Required work:
Print the text of every item below word for word, and leave the pictures out of your output.

Stored data:
------------------------------

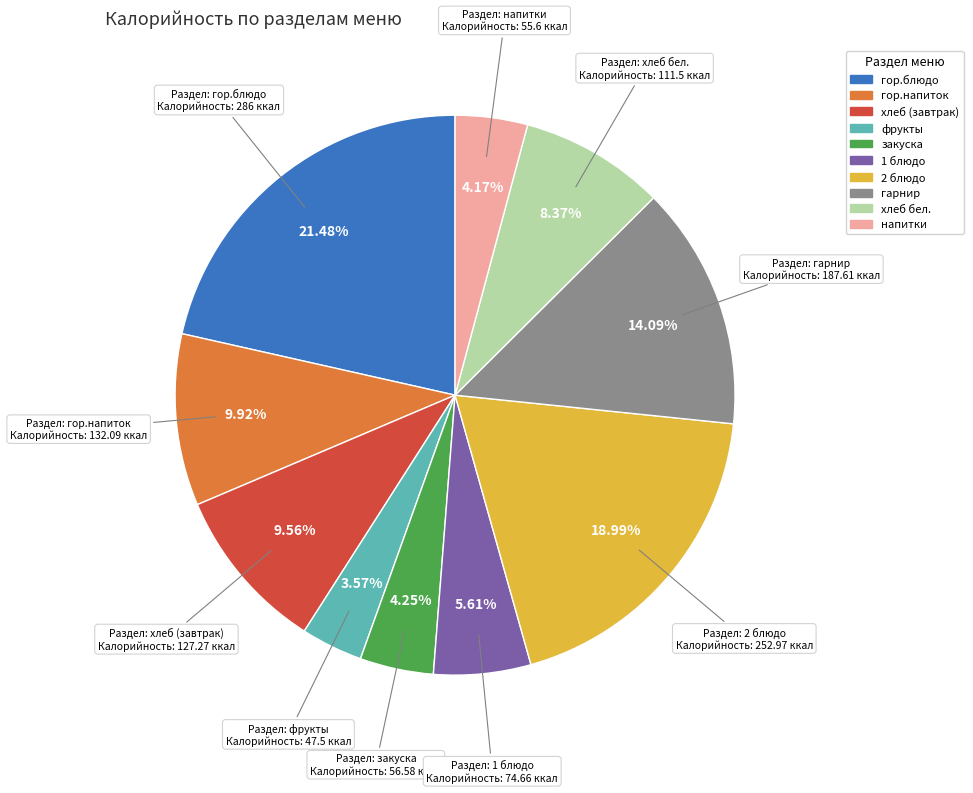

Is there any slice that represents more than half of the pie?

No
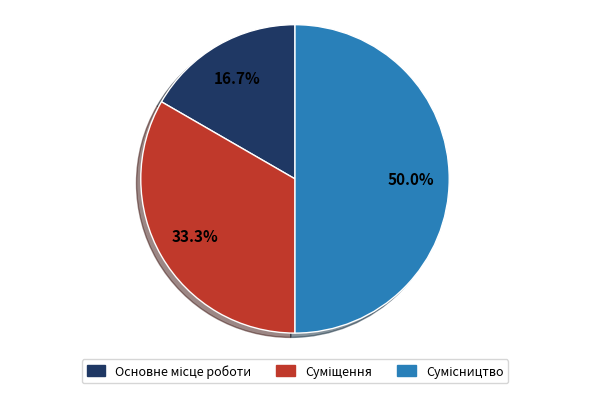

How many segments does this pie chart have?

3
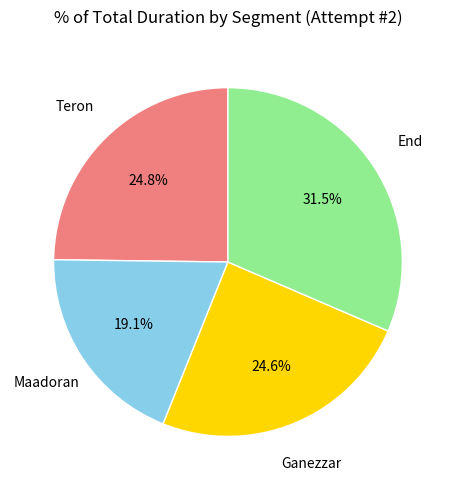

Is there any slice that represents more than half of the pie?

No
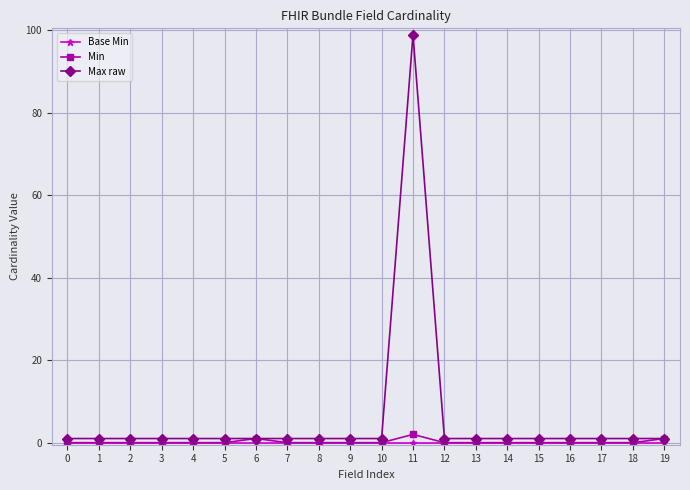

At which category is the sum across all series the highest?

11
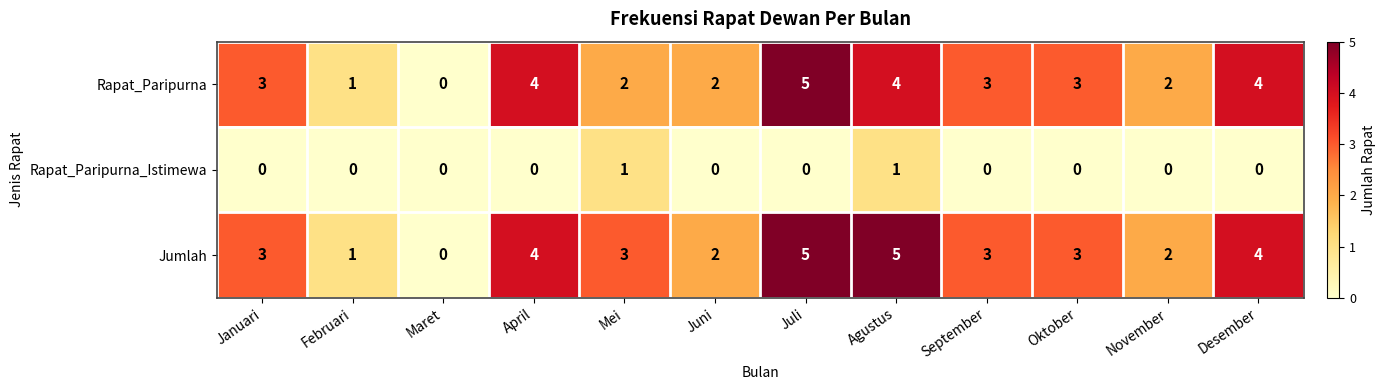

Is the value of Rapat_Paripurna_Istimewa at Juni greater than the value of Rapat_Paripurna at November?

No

------------------------------

Solved exercise:
Is there any slice that represents more than half of the pie?

No

How many segments does this pie chart have?

3

Is there any slice that represents more than half of the pie?

No

At which category is the sum across all series the highest?

11

Is the value of Rapat_Paripurna_Istimewa at Juni greater than the value of Rapat_Paripurna at November?

No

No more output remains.